I think there is a middle ground where the module signing key is generated
using a key derivation function that has as an input a deterministic value
on the build host, such as /etc/machine-id . The problem with this approach
is that only hosts knowing the value will be able to reproduce the build.

Maybe this is a solution to NixOS secret management? Introduce minimal
impurity as a cryptographic seed and derive the rest of the secrets using
something like Argon2(seed, key_uuid).

There might be another approach to code integrity rather than step-by-step
reproducibility. One may exploit the very cryptographic primitives that make
reproducibility hard to ensure that reproducibility is most  likely valid.
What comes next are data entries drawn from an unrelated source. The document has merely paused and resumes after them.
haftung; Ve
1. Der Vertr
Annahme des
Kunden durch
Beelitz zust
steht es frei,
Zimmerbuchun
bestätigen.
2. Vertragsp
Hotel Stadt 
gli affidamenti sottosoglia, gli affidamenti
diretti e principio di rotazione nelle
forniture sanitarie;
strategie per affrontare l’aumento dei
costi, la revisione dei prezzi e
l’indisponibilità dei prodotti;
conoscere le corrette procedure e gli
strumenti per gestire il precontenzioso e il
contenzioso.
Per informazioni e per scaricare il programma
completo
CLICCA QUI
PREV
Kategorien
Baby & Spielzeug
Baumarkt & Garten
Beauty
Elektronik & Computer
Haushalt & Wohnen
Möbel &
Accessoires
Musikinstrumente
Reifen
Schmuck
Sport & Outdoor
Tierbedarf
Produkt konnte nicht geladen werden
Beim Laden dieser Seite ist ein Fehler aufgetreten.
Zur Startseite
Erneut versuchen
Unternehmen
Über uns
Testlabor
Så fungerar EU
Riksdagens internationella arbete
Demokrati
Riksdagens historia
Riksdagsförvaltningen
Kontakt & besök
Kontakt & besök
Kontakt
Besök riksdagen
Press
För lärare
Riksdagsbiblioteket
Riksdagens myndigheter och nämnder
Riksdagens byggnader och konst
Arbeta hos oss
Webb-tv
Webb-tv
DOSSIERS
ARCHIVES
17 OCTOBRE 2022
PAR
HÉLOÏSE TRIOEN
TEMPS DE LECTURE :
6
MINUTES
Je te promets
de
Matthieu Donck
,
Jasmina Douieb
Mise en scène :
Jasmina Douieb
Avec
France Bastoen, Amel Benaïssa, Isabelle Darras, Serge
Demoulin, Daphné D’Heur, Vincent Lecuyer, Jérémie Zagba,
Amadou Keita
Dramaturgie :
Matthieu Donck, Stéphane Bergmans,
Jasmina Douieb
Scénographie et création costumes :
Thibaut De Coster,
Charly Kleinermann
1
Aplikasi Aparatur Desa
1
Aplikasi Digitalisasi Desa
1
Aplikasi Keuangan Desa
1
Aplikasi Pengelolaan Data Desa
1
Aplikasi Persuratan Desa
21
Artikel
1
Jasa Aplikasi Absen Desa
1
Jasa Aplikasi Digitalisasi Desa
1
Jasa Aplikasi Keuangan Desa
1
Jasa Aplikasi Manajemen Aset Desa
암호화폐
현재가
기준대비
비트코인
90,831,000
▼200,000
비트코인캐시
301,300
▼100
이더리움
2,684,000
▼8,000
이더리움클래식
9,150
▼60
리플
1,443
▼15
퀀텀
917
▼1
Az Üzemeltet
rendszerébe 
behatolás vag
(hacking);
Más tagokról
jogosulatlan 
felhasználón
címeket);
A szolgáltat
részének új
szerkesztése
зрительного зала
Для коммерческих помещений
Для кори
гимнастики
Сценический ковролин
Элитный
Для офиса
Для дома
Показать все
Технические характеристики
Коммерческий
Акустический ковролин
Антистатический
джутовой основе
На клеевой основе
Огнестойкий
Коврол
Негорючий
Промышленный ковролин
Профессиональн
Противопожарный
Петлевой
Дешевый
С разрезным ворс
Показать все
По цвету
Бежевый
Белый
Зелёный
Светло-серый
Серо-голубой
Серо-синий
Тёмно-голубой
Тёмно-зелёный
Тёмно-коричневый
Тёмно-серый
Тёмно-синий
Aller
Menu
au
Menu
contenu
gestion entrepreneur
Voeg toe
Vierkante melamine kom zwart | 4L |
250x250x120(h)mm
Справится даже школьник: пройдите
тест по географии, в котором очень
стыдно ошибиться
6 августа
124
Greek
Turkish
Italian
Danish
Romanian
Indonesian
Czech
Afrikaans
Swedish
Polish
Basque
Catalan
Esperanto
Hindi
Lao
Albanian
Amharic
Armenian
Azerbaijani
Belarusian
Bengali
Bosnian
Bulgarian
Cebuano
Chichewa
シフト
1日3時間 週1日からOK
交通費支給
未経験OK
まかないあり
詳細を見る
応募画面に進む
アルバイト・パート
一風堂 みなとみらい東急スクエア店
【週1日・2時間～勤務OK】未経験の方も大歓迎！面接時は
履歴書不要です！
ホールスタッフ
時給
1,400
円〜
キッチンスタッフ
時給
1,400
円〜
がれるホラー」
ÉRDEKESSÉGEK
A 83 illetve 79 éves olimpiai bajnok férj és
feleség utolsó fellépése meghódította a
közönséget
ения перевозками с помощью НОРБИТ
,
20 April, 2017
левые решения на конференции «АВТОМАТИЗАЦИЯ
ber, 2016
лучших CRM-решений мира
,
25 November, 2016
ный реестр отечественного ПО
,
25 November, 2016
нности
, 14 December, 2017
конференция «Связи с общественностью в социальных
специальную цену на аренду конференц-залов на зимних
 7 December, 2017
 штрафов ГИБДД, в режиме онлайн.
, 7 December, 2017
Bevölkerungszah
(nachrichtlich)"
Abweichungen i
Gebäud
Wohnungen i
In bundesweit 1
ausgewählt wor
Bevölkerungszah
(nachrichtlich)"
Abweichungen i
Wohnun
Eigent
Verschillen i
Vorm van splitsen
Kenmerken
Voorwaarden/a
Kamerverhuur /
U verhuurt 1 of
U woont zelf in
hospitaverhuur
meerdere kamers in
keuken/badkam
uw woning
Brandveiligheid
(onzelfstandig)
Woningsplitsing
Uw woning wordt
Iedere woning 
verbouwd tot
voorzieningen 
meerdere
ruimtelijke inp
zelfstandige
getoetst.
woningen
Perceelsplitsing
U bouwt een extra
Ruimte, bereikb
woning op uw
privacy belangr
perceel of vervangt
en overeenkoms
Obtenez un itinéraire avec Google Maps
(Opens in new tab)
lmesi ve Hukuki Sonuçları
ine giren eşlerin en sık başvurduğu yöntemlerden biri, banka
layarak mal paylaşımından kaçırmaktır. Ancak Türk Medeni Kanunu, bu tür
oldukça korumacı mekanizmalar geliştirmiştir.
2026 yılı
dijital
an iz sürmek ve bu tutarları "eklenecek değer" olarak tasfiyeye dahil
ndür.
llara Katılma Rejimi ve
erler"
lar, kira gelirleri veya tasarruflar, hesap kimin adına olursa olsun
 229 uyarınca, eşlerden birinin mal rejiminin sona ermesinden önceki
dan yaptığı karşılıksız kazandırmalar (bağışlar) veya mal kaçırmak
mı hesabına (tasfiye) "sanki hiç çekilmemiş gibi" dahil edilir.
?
For example, the module signing issue, the build host publishes four artifacts:
* The source-code
* The compiled and signed binary
* The build environment
* Its public key

Now, we don't need to sign with the private key to know that building the source
code using the specific build environment and signing the result with the private
key will result in the claimed binary. We can just compile and verify with the
public key.

So a traditional workflow would be:
compiled_module + module_signature == module

In this case we build the module, sign it with whatever key, distribute the
builds and the private key to whoever wants to reproduce the build. Or we build
locally and the key stays with the end-user.

While the cryptographic approach would be:
verify(compiled_code, module.signature) is True

In this case we distribute the builds, source code and the public key. While
everyone can ensure that the compiled code is the result of the build
environment and source code. The signature is verified using cryptographic
means.

As long as no one cracks RSA or an algorithm of our choosing/has an absurd
amount of luck, the cryptographic approach would be just as good as the traditional
approach at ensuring that a program has stopped with a certain output.